Canadian reunites 1872 painting with Suffolk pub

April 24, 20243 Mins Read


Image source, The Claydon Greyhound

Image caption, John Marrack found a painting of the Claydon Greyhound pub in his late mother’s possessions

  • Author, Alice Cunningham
  • Role, BBC News, Suffolk

A man has brought a 132-year-old painting that sat in his Canada basement back to the rural British pub it depicts.

John Marrack, 74, a British national who lives in Sault Ste. Marie, Ontario, inherited the 1872 painting of the Claydon Greyhound pub near Ipswich from his late mother.

He decided to reunite the artwork with pub staff on his annual visit to family and friends in the UK, admitting that he “had to look up where Claydon was”, as first reported by the East Anglian Daily Times.

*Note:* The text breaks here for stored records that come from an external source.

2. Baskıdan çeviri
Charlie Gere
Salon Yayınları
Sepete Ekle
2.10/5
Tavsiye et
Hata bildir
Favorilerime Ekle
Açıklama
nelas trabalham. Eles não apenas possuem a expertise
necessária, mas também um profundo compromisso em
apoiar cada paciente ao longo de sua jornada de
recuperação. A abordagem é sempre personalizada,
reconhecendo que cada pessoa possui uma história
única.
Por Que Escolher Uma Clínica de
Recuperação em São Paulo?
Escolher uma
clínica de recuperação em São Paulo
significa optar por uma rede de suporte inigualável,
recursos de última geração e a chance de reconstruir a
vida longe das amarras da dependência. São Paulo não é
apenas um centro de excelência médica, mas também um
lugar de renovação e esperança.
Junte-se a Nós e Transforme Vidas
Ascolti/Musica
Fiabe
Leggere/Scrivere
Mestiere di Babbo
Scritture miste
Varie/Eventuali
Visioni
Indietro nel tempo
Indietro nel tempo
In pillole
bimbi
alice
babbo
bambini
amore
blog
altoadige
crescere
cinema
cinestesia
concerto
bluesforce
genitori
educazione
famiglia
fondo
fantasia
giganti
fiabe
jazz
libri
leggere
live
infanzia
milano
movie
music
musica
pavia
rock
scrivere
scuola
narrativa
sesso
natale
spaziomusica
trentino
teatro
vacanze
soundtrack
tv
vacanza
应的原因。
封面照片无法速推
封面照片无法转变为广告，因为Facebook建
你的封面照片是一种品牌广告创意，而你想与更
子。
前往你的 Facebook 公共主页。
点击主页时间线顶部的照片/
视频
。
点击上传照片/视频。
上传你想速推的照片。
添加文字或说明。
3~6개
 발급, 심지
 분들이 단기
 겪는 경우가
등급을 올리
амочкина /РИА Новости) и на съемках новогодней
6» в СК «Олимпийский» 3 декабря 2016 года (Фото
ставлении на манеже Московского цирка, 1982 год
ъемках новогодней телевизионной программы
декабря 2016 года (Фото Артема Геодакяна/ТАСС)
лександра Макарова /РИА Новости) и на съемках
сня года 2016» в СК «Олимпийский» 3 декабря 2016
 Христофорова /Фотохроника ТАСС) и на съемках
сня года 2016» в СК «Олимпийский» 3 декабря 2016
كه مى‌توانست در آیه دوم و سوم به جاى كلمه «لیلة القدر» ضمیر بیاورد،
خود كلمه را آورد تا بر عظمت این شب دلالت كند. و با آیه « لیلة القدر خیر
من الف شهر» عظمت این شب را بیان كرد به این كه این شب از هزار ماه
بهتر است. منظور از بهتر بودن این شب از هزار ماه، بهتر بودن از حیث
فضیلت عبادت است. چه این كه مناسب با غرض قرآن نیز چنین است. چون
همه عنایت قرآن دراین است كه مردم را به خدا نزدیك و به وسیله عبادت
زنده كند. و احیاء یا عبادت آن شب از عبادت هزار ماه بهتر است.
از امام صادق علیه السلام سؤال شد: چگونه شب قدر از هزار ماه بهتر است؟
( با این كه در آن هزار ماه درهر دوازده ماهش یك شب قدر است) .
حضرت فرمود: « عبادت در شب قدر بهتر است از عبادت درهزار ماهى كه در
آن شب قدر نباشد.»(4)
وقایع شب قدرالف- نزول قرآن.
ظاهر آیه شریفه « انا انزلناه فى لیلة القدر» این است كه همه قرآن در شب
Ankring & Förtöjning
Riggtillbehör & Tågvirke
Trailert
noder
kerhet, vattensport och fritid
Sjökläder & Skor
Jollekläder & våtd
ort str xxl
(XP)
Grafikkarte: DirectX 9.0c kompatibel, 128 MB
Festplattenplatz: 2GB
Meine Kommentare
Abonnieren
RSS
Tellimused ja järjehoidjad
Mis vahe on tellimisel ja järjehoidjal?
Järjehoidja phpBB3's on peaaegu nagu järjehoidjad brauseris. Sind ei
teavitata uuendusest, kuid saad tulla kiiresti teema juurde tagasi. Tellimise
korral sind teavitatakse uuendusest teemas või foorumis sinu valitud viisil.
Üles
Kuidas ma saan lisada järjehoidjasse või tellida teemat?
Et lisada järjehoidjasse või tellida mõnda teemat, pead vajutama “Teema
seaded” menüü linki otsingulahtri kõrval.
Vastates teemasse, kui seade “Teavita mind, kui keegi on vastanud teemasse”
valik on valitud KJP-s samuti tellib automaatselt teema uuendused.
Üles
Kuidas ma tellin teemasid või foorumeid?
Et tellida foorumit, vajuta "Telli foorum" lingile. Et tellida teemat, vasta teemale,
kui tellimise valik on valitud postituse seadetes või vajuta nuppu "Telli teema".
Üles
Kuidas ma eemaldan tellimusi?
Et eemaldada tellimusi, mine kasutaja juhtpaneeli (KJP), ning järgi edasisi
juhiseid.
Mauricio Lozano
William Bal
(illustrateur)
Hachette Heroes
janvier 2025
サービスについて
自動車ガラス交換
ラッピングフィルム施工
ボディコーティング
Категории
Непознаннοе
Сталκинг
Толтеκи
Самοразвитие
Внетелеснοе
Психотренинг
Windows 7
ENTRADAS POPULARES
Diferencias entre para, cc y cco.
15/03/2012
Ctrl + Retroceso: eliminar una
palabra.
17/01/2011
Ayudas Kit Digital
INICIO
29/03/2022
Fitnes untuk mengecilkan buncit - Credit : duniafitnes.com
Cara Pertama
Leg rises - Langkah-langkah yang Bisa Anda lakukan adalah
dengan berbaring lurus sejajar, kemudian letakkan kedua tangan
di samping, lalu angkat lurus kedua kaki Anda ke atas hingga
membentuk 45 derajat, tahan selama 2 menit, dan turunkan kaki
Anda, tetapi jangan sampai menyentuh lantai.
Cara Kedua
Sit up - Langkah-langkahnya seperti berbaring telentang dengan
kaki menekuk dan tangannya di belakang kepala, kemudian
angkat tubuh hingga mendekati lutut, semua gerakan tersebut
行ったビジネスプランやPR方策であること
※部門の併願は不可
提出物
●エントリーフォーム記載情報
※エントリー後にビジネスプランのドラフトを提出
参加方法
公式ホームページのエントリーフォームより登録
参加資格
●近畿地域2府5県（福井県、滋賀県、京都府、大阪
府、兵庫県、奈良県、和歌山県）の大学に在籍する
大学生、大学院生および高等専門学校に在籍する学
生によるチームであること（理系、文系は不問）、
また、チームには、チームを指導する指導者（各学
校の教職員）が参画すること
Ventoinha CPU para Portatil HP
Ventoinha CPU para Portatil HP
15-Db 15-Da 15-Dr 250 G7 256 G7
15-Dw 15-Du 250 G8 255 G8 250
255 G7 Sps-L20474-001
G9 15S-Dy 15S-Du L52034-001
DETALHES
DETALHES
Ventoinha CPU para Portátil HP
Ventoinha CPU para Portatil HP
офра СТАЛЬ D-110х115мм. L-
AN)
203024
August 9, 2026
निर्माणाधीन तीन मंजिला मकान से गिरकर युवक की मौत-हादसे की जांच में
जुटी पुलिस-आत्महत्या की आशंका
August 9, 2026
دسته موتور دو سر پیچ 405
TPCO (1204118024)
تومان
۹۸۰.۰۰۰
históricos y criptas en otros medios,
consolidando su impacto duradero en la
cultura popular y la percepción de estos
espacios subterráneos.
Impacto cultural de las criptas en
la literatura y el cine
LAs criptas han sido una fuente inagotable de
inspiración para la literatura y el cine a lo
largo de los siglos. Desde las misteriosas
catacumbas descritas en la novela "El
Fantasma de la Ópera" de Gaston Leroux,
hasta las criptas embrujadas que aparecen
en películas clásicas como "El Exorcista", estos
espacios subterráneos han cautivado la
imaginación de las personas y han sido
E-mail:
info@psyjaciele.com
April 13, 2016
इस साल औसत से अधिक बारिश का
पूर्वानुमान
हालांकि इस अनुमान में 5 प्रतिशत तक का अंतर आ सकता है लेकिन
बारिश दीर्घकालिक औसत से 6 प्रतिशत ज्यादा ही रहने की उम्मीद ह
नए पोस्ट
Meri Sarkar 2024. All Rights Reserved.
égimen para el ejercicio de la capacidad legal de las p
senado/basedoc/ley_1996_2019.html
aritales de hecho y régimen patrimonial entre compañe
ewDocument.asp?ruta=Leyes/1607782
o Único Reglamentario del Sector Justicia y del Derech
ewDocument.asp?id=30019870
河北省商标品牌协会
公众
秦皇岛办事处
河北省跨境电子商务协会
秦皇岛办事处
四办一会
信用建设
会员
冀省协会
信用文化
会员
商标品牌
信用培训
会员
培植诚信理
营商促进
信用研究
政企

Pub manager Rachael Howlett said staff were amazed by Mr Marrack’s kind act.

Image source, Jamie Niblock/BBC

Image caption, The Claydon Greyhound was painted by Henry John Wykes in 1892

“I inherited it from my mother who must have picked it up somewhere and transported it to the United States of America,” Mr Marrack explained.

“It was then sitting in my basement in Canada and I thought about it before I looked up where Claydon was.

“As it happened, one of my cousins now lives in Woodbridge in Suffolk – just up the road from Claydon.

“I thought I should really repatriate it to the Greyhound pub, so I called them up.”

Mr Marrack said his mother “would find all kinds of things” in junk shops and antique stores, but it was not clear where she found the Henry John Wykes painting.

He believes she may have purchased it as far back as the 1960s.

“I seem to remember hanging it on her wall somewhere before I inherited her stuff,” he added.

‘A lovely moment’

Mr Marrack, who was originally from the south of England and has lived in Canada since 1974, said returning the painting was “a lovely moment”.

“When I produced it, they looked at it and said, ‘Oh my gosh, it looks exactly as the pub does now’.”

Mr Marrack said he also discovered a painting in Florida of the Fastnet race of 1985 leaving the Isle of Wight – which remarkably had his friend’s house in the background.

Image source, Jamie Niblock/BBC

Image caption, Rachael Howlett said the painting – now hanging in the Greyhound – had “got people talking”

Ms Howlett said the painting, now hanging in the Claydon Greyhound, had “character” and had got pub-goers talking.

“I thought, wow, what on earth was it doing in Canada?” she said.

“I think he just found it really nice to find the pub it was painted of and give it to us.

“It’s just nice that you can recognise it as the Claydon Greyhound.

“A few of my customers have asked if I am the lady in the bonnet in the painting – I’m not that old,” she said.